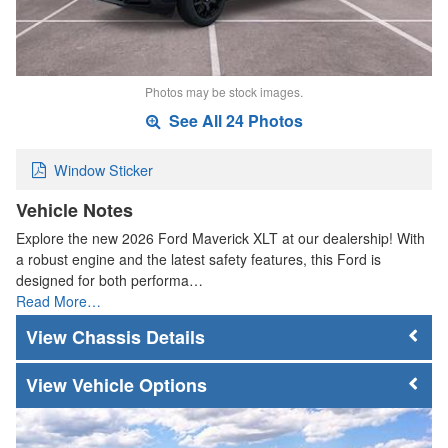
Photos may be stock images.
See All 24 Photos
Window Sticker
Vehicle Notes
Explore the new 2026 Ford Maverick XLT at our dealership! With
a robust engine and the latest safety features, this Ford is
designed for both performa…
Read More…
Chassis Details
Vehicle Options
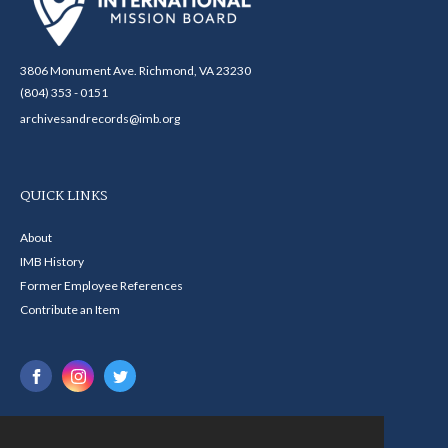
3806 Monument Ave. Richmond, VA 23230
(804) 353 - 0151
archivesandrecords@imb.org
QUICK LINKS
About
IMB History
Former Employee References
Contribute an Item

= = =

Output every entry exactly. Pictures stay out.

◆ **Task solution**
Photos may be stock images.
See All 24 Photos
Window Sticker
Vehicle Notes
Explore the new 2026 Ford Maverick XLT at our dealership! With
a robust engine and the latest safety features, this Ford is
designed for both performa…
Read More…
Chassis Details
Vehicle Options
3806 Monument Ave. Richmond, VA 23230
(804) 353 - 0151
archivesandrecords@imb.org
QUICK LINKS
About
IMB History
Former Employee References
Contribute an Item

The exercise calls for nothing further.